Nonostante le difficoltà, la soddisfazione lavorativa dei dottori di ricerca è ancora relativamente alta: oltre il 90% degli intervistati nel Regno Unito si è detto contento della propria carriera. Tuttavia, a determinare questo dato vi è una forte disparità tra discipline. I laureati in scienze e tecnologie trovano con più facilità impieghi legati alla ricerca, mentre chi proviene da scienze sociali, arte e lettere è spesso costretto ad adattarsi a ruoli meno specializzati o lontani dal proprio campo.
Ciò solleva un'ulteriore domanda: vale ancora la pena fare un dottorato? In molte discipline, chi possiede un master guadagna quanto — o perfino più — di un dottore di ricerca. In settori come il diritto, l'economia o il management, i PhD vengono pagati meno dei laureati magistrali, specie se si tiene conto degli anni di esperienza lavorativa accumulati dai secondi nel frattempo.

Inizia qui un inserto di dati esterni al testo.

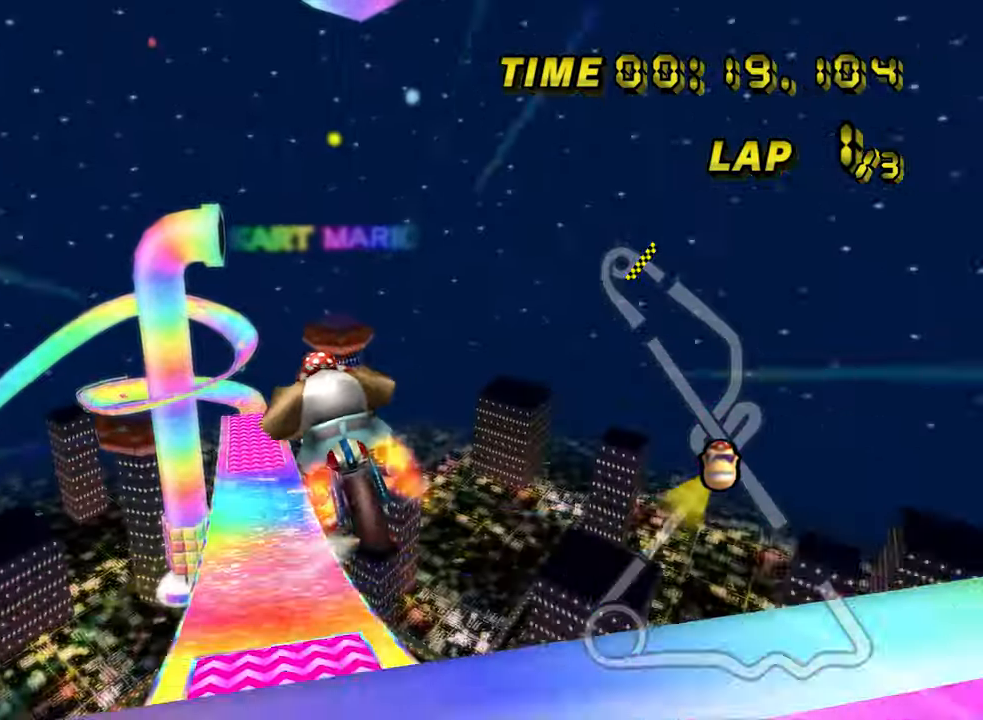
{"buttons": ["A", "R1"], "left_stick": "up", "events": [[67, "left_stick", "up-left"], [333, "left_stick", "up"]]}
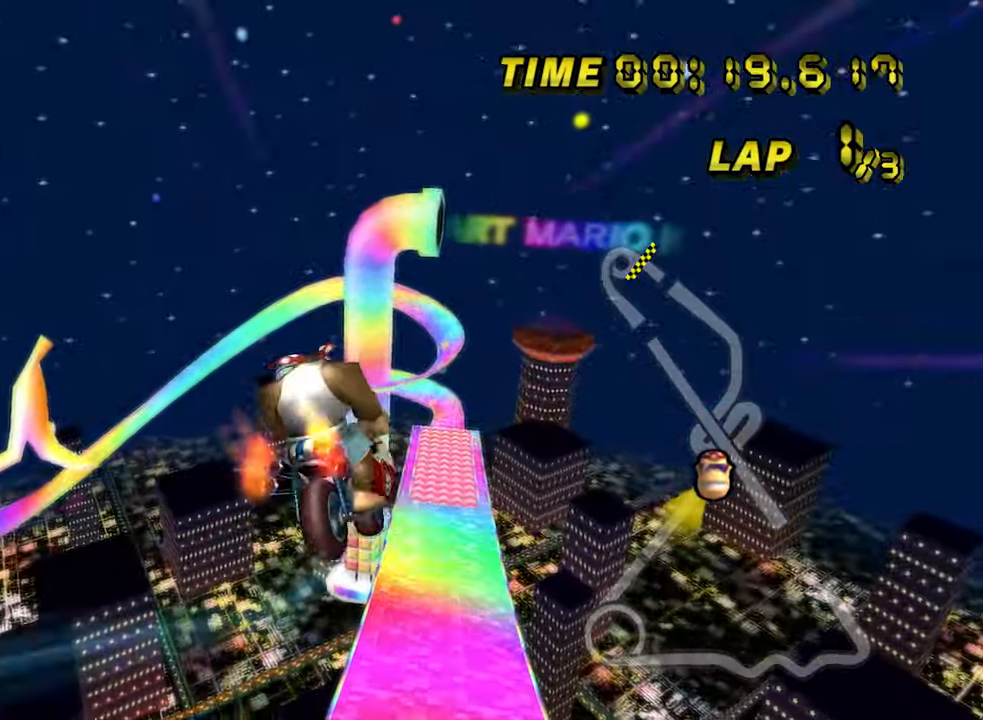
{"buttons": ["A", "R1"], "left_stick": "up", "events": []}
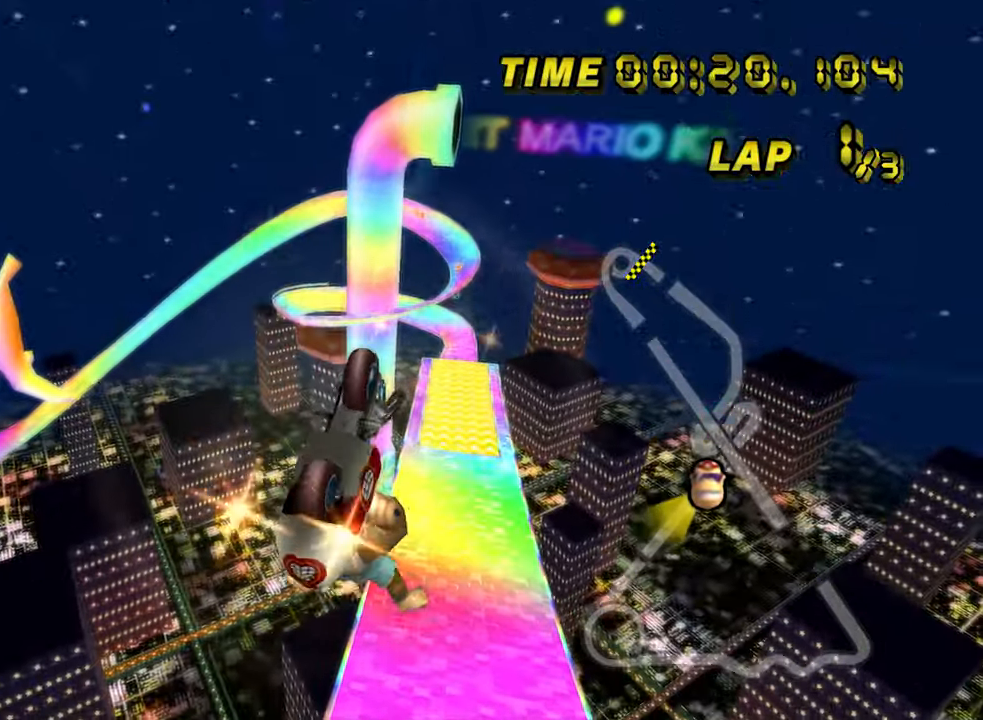
{"buttons": ["A", "R1"], "left_stick": "up", "events": []}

Riformare il dottorato per il mondo reale
Secondo numerosi esperti, è urgente ripensare il senso e la struttura del dottorato di ricerca. Alcuni Paesi, come Giappone, Germania e Regno Unito, hanno avviato programmi di riforma: inserimento di tirocini pagati, formazione in competenze trasversali, e persino dottorati industriali, in cui la ricerca viene svolta in azienda. Tuttavia, resta ancora molto da fare per rendere il percorso più flessibile, adattabile e connesso con il mercato del lavoro.
Il punto centrale è che i PhD non devono più essere formati soltanto per diventare docenti universitari. Le competenze che acquisiscono — pensiero critico, analisi avanzata, capacità di innovare — sono altamente richieste in numerosi settori, ma devono essere valorizzate e sviluppate in funzione di un mercato del lavoro molto più ampio.
Un nuovo modello di alta formazione
Il cambiamento non può essere affidato solo agli studenti. Sono le università a dover aggiornare i loro programmi, investire in orientamento professionale, creare partnership con il settore privato e offrire percorsi dottorali differenziati. Solo così sarà possibile mantenere vivo il valore culturale e scientifico del dottorato, senza trasformarlo in una promessa mancata.
In un mondo che cambia rapidamente, il dottorato deve evolvere da titolo per pochi eletti a strumento flessibile di formazione avanzata, utile a tutti i settori produttivi della società. Non si tratta di ridurne il numero, ma di ripensarne la missione: preparare figure professionali adatte non solo all'accademia, ma anche — e forse soprattutto — al mondo reale.